[Python-Dev] RE: NT select.select?

Guido van Rossum guido@CNRI.Reston.VA.US
Fri, 30 Jul 1999 11:04:58 -0400


> It turns out that NT has a default 64 fd limit on arguments to
> select(). The good news is that you can actually bump the limit up 
> to whatever number you want by specifying a define when compiling 
> python15.dll.
> 
> If you have the ability to rebuild your python15.dll, you can add
> the define:
> 
> FD_SETSIZE=1024
> 
> to the preprocessor options for the python15 project to raise the
> limit to 1024 fds.
> 
> The default 64 fd limit is too low for anyone trying to run
> an async server that handles even a modest load, so I've 
> submitted a bug report to python.org asking that the define
> above find its way into the next python release...

Brian,

(Also in response to your bug report.)  I'm a little worried that
upping the limit to 1024 would cause some performance problems if
you're making a lot of select() calls.  The select allocates three
arrays of length FD_SETSIZE+3; each array item is 12 bytes.  This is a
total allocation of more than 36K for a meager select() call!  And all 
that memory also has to be cleared by the FD_ZERO() call.
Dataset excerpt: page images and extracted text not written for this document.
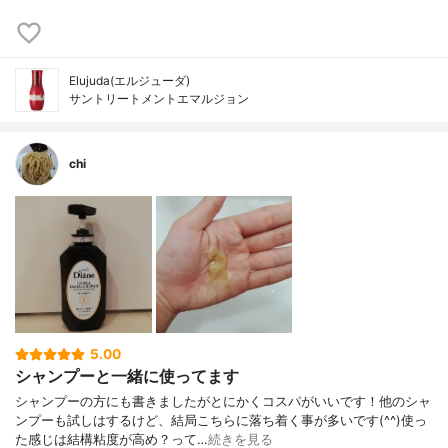
Elujuda(エルジューダ)
サントリートメントエマルジョン
chi
5.00
シャンプーと一緒に使ってます
シャンプーの方にも書きましたがとにかくコスパがいいです！他のシャ
ンプーも試しはするけど、結局こちらに落ち着く事が多いです(^^)使っ
た感じは結構粘度が高め？って…
続きを見る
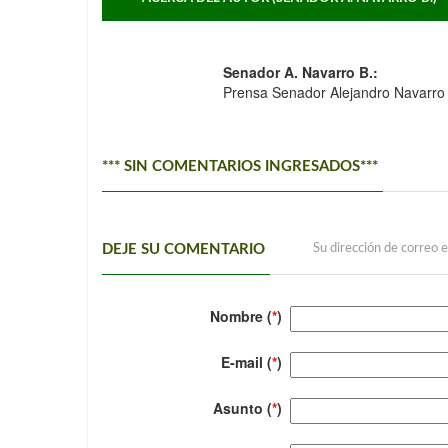
Senador A. Navarro B.:
Prensa Senador Alejandro Navarro
*** SIN COMENTARIOS INGRESADOS***
DEJE SU COMENTARIO
Su dirección de correo e
Nombre (
*
)
E-mail (
*
)
Asunto (
*
)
If you actually have that many sockets, that's worth paying for (the
socket objects themselves use up just as much memory, and your Python
data structures for the sockets, no matter how small, are probably
several times bigger), but for a more typical program, I see this as a 
lot of overhead.

Is there a way that this can be done more dynamically, e.g. by making
the set size as big as needed on windows but no bigger?

(Before you suggest allocating that memory statically, remember it's
possible to call select from multiple threads.  Allocating 36K of
thread-local space for each thread also doesn't sound too pleasant.)